When I began to design this piece of artwork I really wanted to focus on the environment in the participant and art therapist/ counselor work. While the two previous pieces that make up two thirds of the exhibit focus on two interconnected parts of experience, what I’ve been describing thus far is a system in which these two interlocking roles are located. What I’ve found in the course of my research is that there is a wealth of material about high employee turnover in mental healthcare, there is evidence that high employee turnover negatively impacts both mental healthcare practitioners and mental healthcare participants, and finally that there is available information on how organizations can combat high turnover rates. There are extensive mission statements that bind organizations and ethics codes that we are bound to as art therapists and counselors. These mission statements and ethics codes clearly outline our responsibilities as organizations and as practitioners to address high turnover rates because of their impact on participants. Yet the protective element of mission statements and ethics codes has failed to protect workers and participants alike.
In this way I began to imagine ways that we conceptualize protection. Often people refer to shields or shelter structures as protective elements from harsh conditions. But there is a limited and temporary sense of protection mission statements and ethics codes offer us. Ethics codes and mission statements may in some way be a coat, a layer that we put over ourselves to separate ourselves from harsh condition I felt as if the comfort of physical touch might over-represent the protection being offered in this context. Even a jacket with holes, still wraps itself around the wearer. Instead, I conceptualized the protective elements of ethics codes as an umbrella.
The umbrella itself is a flimsy and easily lost object. We’ve all lost umbrellas, had them taken from drop points in our offices or work places, or felt them break or bend in particularly harsh winds. We’ve all felt the way a small flimsy umbrella doesn’t hold up to the task of the environment we are moving through. So too, do our ethics, on occasion, fail to adequately protect us from harmful workplaces and workplace harm cycles. I took the time to write out the ACA and ATCB ethics codes on the transparent sides of the umbrella, carrying over the sense of typed content from the bustle garment and the rotating vanity. This writing acts as a thread, drawing together the three pieces in clear unity. So much of what we do is codified in words insufficient to the tasks they are asked to represent and affirm. Inside the umbrella, the ‘water’ pours in, strings of beads extending into the flimsy protection of the temporary shelter.
From within the umbrella the text becomes skewed and in the reflection of the mirror, the words become even less recognizable.
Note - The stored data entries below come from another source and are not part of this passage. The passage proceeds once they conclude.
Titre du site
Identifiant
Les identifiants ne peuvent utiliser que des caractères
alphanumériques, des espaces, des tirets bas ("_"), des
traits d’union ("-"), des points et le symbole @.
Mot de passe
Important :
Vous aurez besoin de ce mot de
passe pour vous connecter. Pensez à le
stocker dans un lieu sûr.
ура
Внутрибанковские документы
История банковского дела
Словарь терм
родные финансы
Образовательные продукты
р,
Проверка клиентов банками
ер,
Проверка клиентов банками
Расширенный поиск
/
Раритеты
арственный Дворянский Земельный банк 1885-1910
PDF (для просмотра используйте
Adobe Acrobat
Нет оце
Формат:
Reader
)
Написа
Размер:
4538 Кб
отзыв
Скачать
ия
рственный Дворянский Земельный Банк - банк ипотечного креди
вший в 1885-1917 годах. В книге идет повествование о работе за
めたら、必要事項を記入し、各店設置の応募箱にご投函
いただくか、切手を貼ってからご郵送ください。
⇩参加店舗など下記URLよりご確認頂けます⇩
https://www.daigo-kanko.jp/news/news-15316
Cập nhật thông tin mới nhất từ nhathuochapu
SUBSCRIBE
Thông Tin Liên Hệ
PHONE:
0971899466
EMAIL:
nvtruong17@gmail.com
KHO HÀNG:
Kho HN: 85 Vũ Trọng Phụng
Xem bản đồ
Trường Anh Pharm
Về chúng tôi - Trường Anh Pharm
This distortion is meant to reflect how being positioned in this system positions art therapists and therapy participants in a location wherein they are subject to these rules and entitled to protections but do not have control or power over them, nor do these regulations always make sense or address the needs of a given circumstance.
While I deeply enjoy incorporating water elements into art works; however, given the need for the students and art therapists and counselors to interact with these art pieces on the regular, actual water was inappropriate. Ironically, I could not ensure the safety and wellbeing of exhibit goers with actual running water. So I chose to represent water with a series of strung beads that pour over the sides of the umbrella creating a semi curtain around the umbrella. However, this umbrella is decidedly insufficient and as such I strung beads of ‘water’ down inside the umbrella as well, making it clear that there are leaks and holes in this protective device.
While this artwork as an individual piece may appear beautiful and alluring at first, when participants step inside, they realize that they are not able to move through the curtain of beads to an enclosed area. On the other side of the umbrella curtain, opposite of where exhibit goers are encouraged to enter, is a large standing mirror. I don’t just want people to experience this broken umbrella; I want them to see themselves in this environment. I want to encourage them to look at themselves as they attempt to navigate this space.

There is a creaky noise as the umbrella is moved along the suspension wire hinting toward the instability of systems of mental health care. Exhibit goers can feel the weight of the umbrella, spin it, play inside it, move it, walk with it, and generally attempt to navigate this flawed form of protection in a limited range of motion.
I hope that exhibit goers will have many questions in this particular work of art. I hope they will ask themselves, how will I move here? How can I picture myself in this space? I want them to watch themselves attempt to brush aside or step inside a seemingly beautiful space only to find the beauty of it is an obstacle in and of itself. In the semi-privacy of this beaded space I want exhibit experiencers to have a moment of private reflection in a literal way. The rest of the exhibit is fairly public in nature, and this one place of solitude is crowded and complicated.